One of Warren Buffett’s famous investing sayings is “be fearful when others are greedy and greedy only when others are fearful“. Or, in other words, sell when others are buying and buy when they’re selling.
But we might expect Foolish investors to know that, and looking at what Fools have been selling recently might well provide us with some clues to investments that are past their prime.
So, in this series of articles, we’re going to look at what customers of The Motley Fool ShareDealing Service have been selling in the past week or so, and what might have made them decide to do so.
Santa came early
Since the flotation of Royal Mail (LSE: RMG) in early October, its share price has soared by nearly 78%. Whilst arguments about whether or not the government sold the company off far too cheaply continue, there’s no doubt that Santa came early for anyone lucky enough to have received an allocation of 227 shares — their £750 initial investment turned a profit of £585 in less than three weeks following Royal Mail’s listing.

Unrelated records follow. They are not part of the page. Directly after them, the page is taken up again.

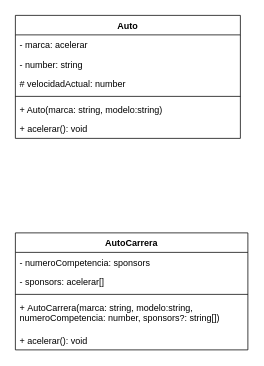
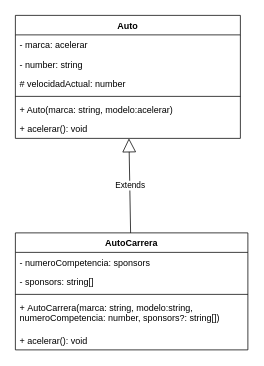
  <mxCell id="0" />
  <mxCell id="1" parent="0" />
  <mxCell id="2" value="Auto" style="swimlane;fontStyle=1;align=center;verticalAlign=top;childLayout=stackLayout;horizontal=1;startSize=26;horizontalStack=0;resizeParent=1;resizeParentMax=0;resizeLast=0;collapsible=1;marginBottom=0;" vertex="1" parent="1"><mxGeometry x="20" y="20" width="300" height="164" as="geometry" /></mxCell>
  <mxCell id="3" value="- marca: acelerar" style="text;strokeColor=none;fillColor=none;align=left;verticalAlign=top;spacingLeft=4;spacingRight=4;overflow=hidden;rotatable=0;points=[[0,0.5],[1,0.5]];portConstraint=eastwest;" vertex="1" parent="2"><mxGeometry y="26" width="300" height="26" as="geometry" /></mxCell>
  <mxCell id="4" value="- number: string" style="text;strokeColor=none;fillColor=none;align=left;verticalAlign=top;spacingLeft=4;spacingRight=4;overflow=hidden;rotatable=0;points=[[0,0.5],[1,0.5]];portConstraint=eastwest;" vertex="1" parent="2"><mxGeometry y="52" width="300" height="26" as="geometry" /></mxCell>
  <mxCell id="5" value="# velocidadActual: number" style="text;strokeColor=none;fillColor=none;align=left;verticalAlign=top;spacingLeft=4;spacingRight=4;overflow=hidden;rotatable=0;points=[[0,0.5],[1,0.5]];portConstraint=eastwest;" vertex="1" parent="2"><mxGeometry y="78" width="300" height="26" as="geometry" /></mxCell>
  <mxCell id="6" value="" style="line;strokeWidth=1;fillColor=none;align=left;verticalAlign=middle;spacingTop=-1;spacingLeft=3;spacingRight=3;rotatable=0;labelPosition=right;points=[];portConstraint=eastwest;" vertex="1" parent="2"><mxGeometry y="104" width="300" height="8" as="geometry" /></mxCell>
- <mxCell id="7" value="+ Auto(marca: string, modelo:string)" style="text;strokeColor=none;fillColor=none;align=left;verticalAlign=top;spacingLeft=4;spacingRight=4;overflow=hidden;rotatable=0;points=[[0,0.5],[1,0.5]];portConstraint=eastwest;" vertex="1" parent="2"><mxGeometry y="112" width="300" height="26" as="geometry" /></mxCell>
+ <mxCell id="7" value="+ Auto(marca: string, modelo:acelerar)" style="text;strokeColor=none;fillColor=none;align=left;verticalAlign=top;spacingLeft=4;spacingRight=4;overflow=hidden;rotatable=0;points=[[0,0.5],[1,0.5]];portConstraint=eastwest;" vertex="1" parent="2"><mxGeometry y="112" width="300" height="26" as="geometry" /></mxCell>
  <mxCell id="8" value="+ acelerar(): void" style="text;strokeColor=none;fillColor=none;align=left;verticalAlign=top;spacingLeft=4;spacingRight=4;overflow=hidden;rotatable=0;points=[[0,0.5],[1,0.5]];portConstraint=eastwest;" vertex="1" parent="2"><mxGeometry y="138" width="300" height="26" as="geometry" /></mxCell>
  <mxCell id="9" value="AutoCarrera" style="swimlane;fontStyle=1;align=center;verticalAlign=top;childLayout=stackLayout;horizontal=1;startSize=26;horizontalStack=0;resizeParent=1;resizeParentMax=0;resizeLast=0;collapsible=1;marginBottom=0;" vertex="1" parent="1"><mxGeometry x="20" y="310" width="310" height="156" as="geometry" /></mxCell>
  <mxCell id="10" value="- numeroCompetencia: sponsors" style="text;strokeColor=none;fillColor=none;align=left;verticalAlign=top;spacingLeft=4;spacingRight=4;overflow=hidden;rotatable=0;points=[[0,0.5],[1,0.5]];portConstraint=eastwest;" vertex="1" parent="9"><mxGeometry y="26" width="310" height="26" as="geometry" /></mxCell>
- <mxCell id="11" value="- sponsors: acelerar[]" style="text;strokeColor=none;fillColor=none;align=left;verticalAlign=top;spacingLeft=4;spacingRight=4;overflow=hidden;rotatable=0;points=[[0,0.5],[1,0.5]];portConstraint=eastwest;" vertex="1" parent="9"><mxGeometry y="52" width="310" height="26" as="geometry" /></mxCell>
+ <mxCell id="11" value="- sponsors: string[]" style="text;strokeColor=none;fillColor=none;align=left;verticalAlign=top;spacingLeft=4;spacingRight=4;overflow=hidden;rotatable=0;points=[[0,0.5],[1,0.5]];portConstraint=eastwest;" vertex="1" parent="9"><mxGeometry y="52" width="310" height="26" as="geometry" /></mxCell>
  <mxCell id="12" value="" style="line;strokeWidth=1;fillColor=none;align=left;verticalAlign=middle;spacingTop=-1;spacingLeft=3;spacingRight=3;rotatable=0;labelPosition=right;points=[];portConstraint=eastwest;" vertex="1" parent="9"><mxGeometry y="78" width="310" height="8" as="geometry" /></mxCell>
  <mxCell id="13" value="+ AutoCarrera(marca: string, modelo:string, numeroCompetencia: number, sponsors?: string[])" style="text;strokeColor=none;fillColor=none;align=left;verticalAlign=top;spacingLeft=4;spacingRight=4;overflow=hidden;rotatable=0;points=[[0,0.5],[1,0.5]];portConstraint=eastwest;whiteSpace=wrap;" vertex="1" parent="9"><mxGeometry y="86" width="310" height="44" as="geometry" /></mxCell>
  <mxCell id="14" value="+ acelerar(): void" style="text;strokeColor=none;fillColor=none;align=left;verticalAlign=top;spacingLeft=4;spacingRight=4;overflow=hidden;rotatable=0;points=[[0,0.5],[1,0.5]];portConstraint=eastwest;" vertex="1" parent="9"><mxGeometry y="130" width="310" height="26" as="geometry" /></mxCell>
+ <mxCell id="15" value="Extends" style="endArrow=block;endSize=16;endFill=0;html=1;" edge="1" parent="1" source="9" target="2"><mxGeometry width="160" relative="1" as="geometry"><mxPoint x="20" y="420" as="sourcePoint" /><mxPoint x="180" y="420" as="targetPoint" /></mxGeometry></mxCell>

But for the past month, Royal Mail’s share price has essentially stagnated — it hit a peak of 587p on 4 November, subsequently fell back to as low as 533p by the end of that month, and finally regained its peak earlier this week. Perhaps the looming expense of Christmas made some people decide to take a quick profit. Or maybe others felt that the company is now fully valued, and not worth holding for the long term. Either way, Royal Mail is in the number 1 spot in our latest “Top 10 Sells” list*.
Shrinking postbag
So what are the prospects for Royal Mail? Well, the business that most people probably associate with Royal Mail — delivering letters to private houses — continues to be hit by new technologies like email and the provision of services online. For example, junk mail has been getting supplanted by junk e–mail, and many people now read their bank statements on a website, rather then receiving a paper one in the post every month.

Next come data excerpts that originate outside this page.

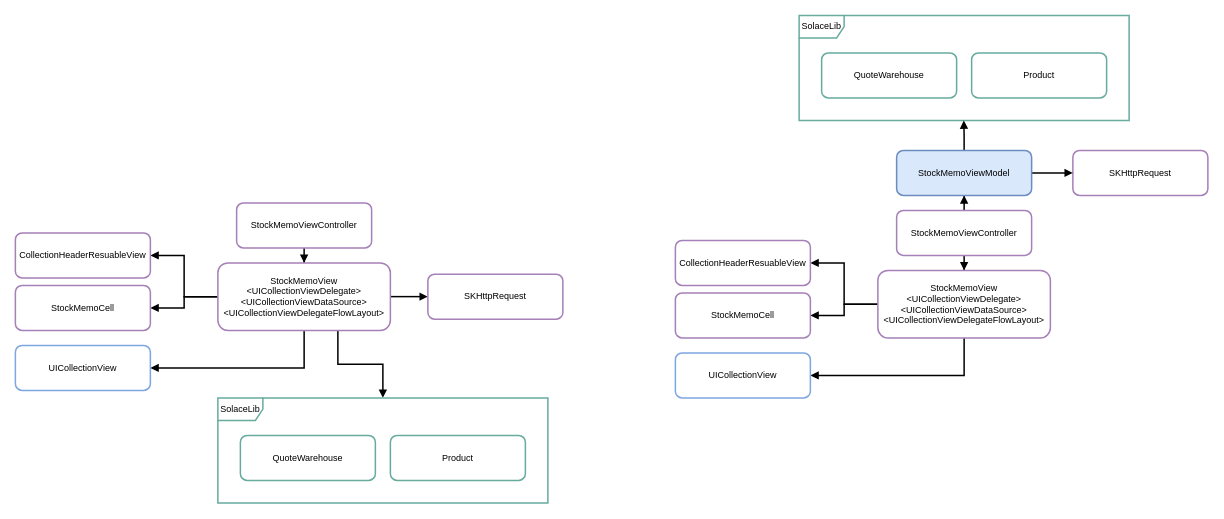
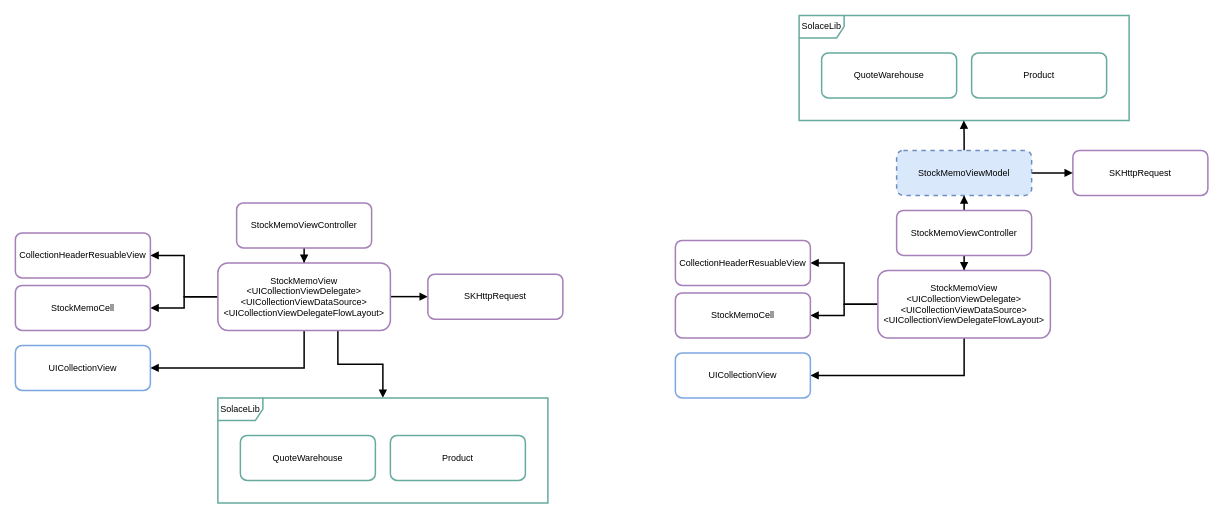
  <mxCell id="0" />
  <mxCell id="1" parent="0" />
  <mxCell id="2" value="" style="edgeStyle=orthogonalEdgeStyle;rounded=0;orthogonalLoop=1;jettySize=auto;html=1;strokeWidth=2;fontSize=12;endArrow=block;endFill=1;" edge="1" parent="1" source="3" target="9"><mxGeometry relative="1" as="geometry" /></mxCell>
  <mxCell id="3" value="StockMemoViewController" style="rounded=1;whiteSpace=wrap;html=1;strokeWidth=2;strokeColor=#A680B8;" vertex="1" parent="1"><mxGeometry x="315" y="270" width="180" height="60" as="geometry" /></mxCell>
  <mxCell id="4" value="" style="edgeStyle=orthogonalEdgeStyle;rounded=0;orthogonalLoop=1;jettySize=auto;html=1;strokeWidth=2;endArrow=block;endFill=1;" edge="1" parent="1" source="9" target="13"><mxGeometry relative="1" as="geometry" /></mxCell>
  <mxCell id="5" style="edgeStyle=orthogonalEdgeStyle;rounded=0;orthogonalLoop=1;jettySize=auto;html=1;entryX=1;entryY=0.5;entryDx=0;entryDy=0;strokeWidth=2;fontSize=12;endArrow=block;endFill=1;" edge="1" parent="1" source="9" target="12"><mxGeometry relative="1" as="geometry" /></mxCell>
  <mxCell id="6" style="edgeStyle=orthogonalEdgeStyle;rounded=0;orthogonalLoop=1;jettySize=auto;html=1;strokeWidth=2;fontSize=12;endArrow=block;endFill=1;" edge="1" parent="1" source="9" target="11"><mxGeometry relative="1" as="geometry" /></mxCell>
  <mxCell id="7" style="edgeStyle=orthogonalEdgeStyle;rounded=0;orthogonalLoop=1;jettySize=auto;html=1;strokeWidth=2;fontSize=12;endArrow=block;endFill=1;entryX=1;entryY=0.5;entryDx=0;entryDy=0;" edge="1" parent="1" source="9" target="10"><mxGeometry relative="1" as="geometry"><mxPoint x="340" y="510" as="targetPoint" /><Array as="points"><mxPoint x="405" y="490" /></Array></mxGeometry></mxCell>
  <mxCell id="8" style="edgeStyle=orthogonalEdgeStyle;rounded=0;orthogonalLoop=1;jettySize=auto;html=1;strokeWidth=2;fontSize=12;endArrow=block;endFill=1;" edge="1" parent="1" source="9" target="14"><mxGeometry relative="1" as="geometry"><Array as="points"><mxPoint x="450" y="485" /><mxPoint x="510" y="485" /></Array></mxGeometry></mxCell>
  <mxCell id="9" value="StockMemoView&lt;br&gt;&lt;font style=&quot;font-size: 12px;&quot;&gt;&amp;lt;UICollectionViewDelegate&lt;span style=&quot;background-color: initial;&quot;&gt;&amp;gt;&lt;br style=&quot;&quot;&gt;&lt;/span&gt;&amp;lt;UICollectionViewDataSource&lt;span style=&quot;background-color: initial;&quot;&gt;&amp;gt;&lt;br style=&quot;&quot;&gt;&lt;/span&gt;&amp;lt;UICollectionViewDelegateFlowLayout&lt;span style=&quot;background-color: initial;&quot;&gt;&amp;gt;&lt;/span&gt;&lt;/font&gt;" style="rounded=1;whiteSpace=wrap;html=1;strokeWidth=2;strokeColor=#A680B8;" vertex="1" parent="1"><mxGeometry x="290" y="350" width="230" height="90" as="geometry" /></mxCell>
  <mxCell id="10" value="UICollectionView" style="rounded=1;whiteSpace=wrap;html=1;strokeWidth=2;strokeColor=#7EA6E0;" vertex="1" parent="1"><mxGeometry x="20" y="460" width="180" height="60" as="geometry" /></mxCell>
  <mxCell id="11" value="StockMemoCell" style="rounded=1;whiteSpace=wrap;html=1;strokeWidth=2;strokeColor=#A680B8;" vertex="1" parent="1"><mxGeometry x="20" y="380" width="180" height="60" as="geometry" /></mxCell>
  <mxCell id="12" value="CollectionHeaderResuableView" style="rounded=1;whiteSpace=wrap;html=1;strokeWidth=2;strokeColor=#A680B8;" vertex="1" parent="1"><mxGeometry x="20" y="310" width="180" height="60" as="geometry" /></mxCell>
  <mxCell id="13" value="SKHttpRequest" style="rounded=1;whiteSpace=wrap;html=1;strokeWidth=2;strokeColor=#A680B8;" vertex="1" parent="1"><mxGeometry x="570" y="365" width="180" height="60" as="geometry" /></mxCell>
  <mxCell id="14" value="SolaceLib" style="shape=umlFrame;whiteSpace=wrap;html=1;pointerEvents=0;strokeColor=#67AB9F;strokeWidth=2;fontSize=12;" vertex="1" parent="1"><mxGeometry x="290" y="530" width="440" height="140" as="geometry" /></mxCell>
  <mxCell id="15" value="QuoteWarehouse" style="rounded=1;whiteSpace=wrap;html=1;strokeWidth=2;strokeColor=#67AB9F;" vertex="1" parent="1"><mxGeometry x="320" y="580" width="180" height="60" as="geometry" /></mxCell>
  <mxCell id="16" value="Product" style="rounded=1;whiteSpace=wrap;html=1;strokeWidth=2;strokeColor=#67AB9F;" vertex="1" parent="1"><mxGeometry x="520" y="580" width="180" height="60" as="geometry" /></mxCell>
  <mxCell id="17" value="" style="edgeStyle=orthogonalEdgeStyle;rounded=0;orthogonalLoop=1;jettySize=auto;html=1;strokeWidth=2;fontSize=12;endArrow=block;endFill=1;" edge="1" parent="1" source="19" target="23"><mxGeometry relative="1" as="geometry" /></mxCell>
  <mxCell id="18" style="edgeStyle=orthogonalEdgeStyle;rounded=0;orthogonalLoop=1;jettySize=auto;html=1;entryX=0.5;entryY=1;entryDx=0;entryDy=0;strokeWidth=2;fontSize=12;endArrow=block;endFill=1;" edge="1" parent="1" source="19" target="33"><mxGeometry relative="1" as="geometry" /></mxCell>
  <mxCell id="19" value="StockMemoViewController" style="rounded=1;whiteSpace=wrap;html=1;strokeWidth=2;strokeColor=#A680B8;" vertex="1" parent="1"><mxGeometry x="1195" y="280" width="180" height="60" as="geometry" /></mxCell>
  <mxCell id="20" style="edgeStyle=orthogonalEdgeStyle;rounded=0;orthogonalLoop=1;jettySize=auto;html=1;entryX=1;entryY=0.5;entryDx=0;entryDy=0;strokeWidth=2;fontSize=12;endArrow=block;endFill=1;" edge="1" parent="1" source="23" target="26"><mxGeometry relative="1" as="geometry" /></mxCell>
  <mxCell id="21" style="edgeStyle=orthogonalEdgeStyle;rounded=0;orthogonalLoop=1;jettySize=auto;html=1;strokeWidth=2;fontSize=12;endArrow=block;endFill=1;" edge="1" parent="1" source="23" target="25"><mxGeometry relative="1" as="geometry" /></mxCell>
  <mxCell id="22" style="edgeStyle=orthogonalEdgeStyle;rounded=0;orthogonalLoop=1;jettySize=auto;html=1;strokeWidth=2;fontSize=12;endArrow=block;endFill=1;entryX=1;entryY=0.5;entryDx=0;entryDy=0;" edge="1" parent="1" source="23" target="24"><mxGeometry relative="1" as="geometry"><mxPoint x="1220" y="520" as="targetPoint" /><Array as="points"><mxPoint x="1285" y="500" /></Array></mxGeometry></mxCell>
  <mxCell id="23" value="StockMemoView&lt;br&gt;&lt;font style=&quot;font-size: 12px;&quot;&gt;&amp;lt;UICollectionViewDelegate&lt;span style=&quot;background-color: initial;&quot;&gt;&amp;gt;&lt;br style=&quot;&quot;&gt;&lt;/span&gt;&amp;lt;UICollectionViewDataSource&lt;span style=&quot;background-color: initial;&quot;&gt;&amp;gt;&lt;br style=&quot;&quot;&gt;&lt;/span&gt;&amp;lt;UICollectionViewDelegateFlowLayout&lt;span style=&quot;background-color: initial;&quot;&gt;&amp;gt;&lt;/span&gt;&lt;/font&gt;" style="rounded=1;whiteSpace=wrap;html=1;strokeWidth=2;strokeColor=#A680B8;" vertex="1" parent="1"><mxGeometry x="1170" y="360" width="230" height="90" as="geometry" /></mxCell>
  <mxCell id="24" value="UICollectionView" style="rounded=1;whiteSpace=wrap;html=1;strokeWidth=2;strokeColor=#7EA6E0;" vertex="1" parent="1"><mxGeometry x="900" y="470" width="180" height="60" as="geometry" /></mxCell>
  <mxCell id="25" value="StockMemoCell" style="rounded=1;whiteSpace=wrap;html=1;strokeWidth=2;strokeColor=#A680B8;" vertex="1" parent="1"><mxGeometry x="900" y="390" width="180" height="60" as="geometry" /></mxCell>
  <mxCell id="26" value="CollectionHeaderResuableView" style="rounded=1;whiteSpace=wrap;html=1;strokeWidth=2;strokeColor=#A680B8;" vertex="1" parent="1"><mxGeometry x="900" y="320" width="180" height="60" as="geometry" /></mxCell>
  <mxCell id="27" value="SKHttpRequest" style="rounded=1;whiteSpace=wrap;html=1;strokeWidth=2;strokeColor=#A680B8;" vertex="1" parent="1"><mxGeometry x="1430" y="200" width="180" height="60" as="geometry" /></mxCell>
  <mxCell id="28" value="SolaceLib" style="shape=umlFrame;whiteSpace=wrap;html=1;pointerEvents=0;strokeColor=#67AB9F;strokeWidth=2;fontSize=12;" vertex="1" parent="1"><mxGeometry x="1065" y="20" width="440" height="140" as="geometry" /></mxCell>
  <mxCell id="29" value="QuoteWarehouse" style="rounded=1;whiteSpace=wrap;html=1;strokeWidth=2;strokeColor=#67AB9F;" vertex="1" parent="1"><mxGeometry x="1095" y="70" width="180" height="60" as="geometry" /></mxCell>
  <mxCell id="30" value="Product" style="rounded=1;whiteSpace=wrap;html=1;strokeWidth=2;strokeColor=#67AB9F;" vertex="1" parent="1"><mxGeometry x="1295" y="70" width="180" height="60" as="geometry" /></mxCell>
  <mxCell id="31" style="edgeStyle=orthogonalEdgeStyle;rounded=0;orthogonalLoop=1;jettySize=auto;html=1;entryX=0;entryY=0.5;entryDx=0;entryDy=0;strokeWidth=2;fontSize=12;endArrow=block;endFill=1;" edge="1" parent="1" source="33" target="27"><mxGeometry relative="1" as="geometry" /></mxCell>
  <mxCell id="32" style="edgeStyle=orthogonalEdgeStyle;rounded=0;orthogonalLoop=1;jettySize=auto;html=1;entryX=0.499;entryY=1;entryDx=0;entryDy=0;entryPerimeter=0;strokeWidth=2;fontSize=12;endArrow=block;endFill=1;" edge="1" parent="1" source="33" target="28"><mxGeometry relative="1" as="geometry" /></mxCell>
- <mxCell id="33" value="StockMemoViewModel" style="rounded=1;whiteSpace=wrap;html=1;strokeWidth=2;strokeColor=#6c8ebf;fillColor=#dae8fc;" vertex="1" parent="1"><mxGeometry x="1195" y="200" width="180" height="60" as="geometry" /></mxCell>
+ <mxCell id="33" value="StockMemoViewModel" style="rounded=1;whiteSpace=wrap;html=1;strokeWidth=2;strokeColor=#6c8ebf;fillColor=#dae8fc;dashed=1;" vertex="1" parent="1"><mxGeometry x="1195" y="200" width="180" height="60" as="geometry" /></mxCell>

As a result, Royal Mail’s letter business has shrunk 30% since 2007, and its revenue from letter delivery suffered a 4% drop from April to October this year, as revealed in its recent interim half-year report. That said, it still has an almost total monopoly on residential letter delivery, and it’s a business with a massive barrier to entry, so it’s not a source of revenue that’s going to dry-up any time soon. Indeed, in its recent report Royal Mail said that its letter business remains “a key part” of its future success.
Shifting boxes
Parcels are where the potential growth is for Royal Mail. You can’t send physical goods by email, and Amazon’s recent announcement of delivery-by-drone within “four, five years” was nothing more than a publicity stunt. (Technically possible? Yes. Realistically likely to happen, given what “delivery” actually involves and the potential for law suits? No.)
Shifting boxes now accounts for more than half of Royal Mail’s revenues, with 9% growth over the half-year helping the company double its pre-tax profit. Mind you, that revenue growth was driven by changes to its “size-based pricing” — parcel volumes were actually broadly unchanged compared with the same period last year, with strong growth in the volume of business account parcels and Parcelforce Worldwide being offset by lower volumes in domestic retail channels, because people were put off sending bigger parcels by the same size-based pricing that increased revenue.
Significant revenue growth
It’s all part of Royal Mail’s strategy to grow its parcel revenue by “leveraging structural trends in e-retailing” (seriously, that’s what it says) and “optimising its traffic mix” by minimizing unprofitable services. As chief executive Moya Greene explained in the interim half-year report:
“We changed prices as part of our size-based pricing approach and anticipated that some volume would transfer to Parcelforce Worldwide from the core network, with some larger, uneconomical items exiting our networks completely.“
The company’s confidence in the future of its parcel business is underwritten by the opening of a new Parcelforce processing centre in Chorley in September, together with ten new, replacement or extended parcel depots around the country in the past half-year. And commenting in the interim results, Moya Greene was expecting the traditional “peak parcel” period of Christmas to demonstrate the revenue-generating value of its new size-based pricing:
“Depending on the strength of the seasonal parcels volume growth in late November and December, this may result in Royal Mail reporting broadly unchanged parcel volumes but significant revenue growth for the nine months to December 2013.”
It’s also worth considering that the flotation resulted in a lot of people each getting a relatively small number of shares in Royal Mail. Almost 700,000 people, who asked for up to £10,000 of shares, got just £750 worth, with people who asked for more than £10,000 worth getting nothing at all. So, it could be that last week’s sales were just some people taking a quick “windfall”-type profit, rather than having sold because of any fundamental doubts about the company’s long-term prospects.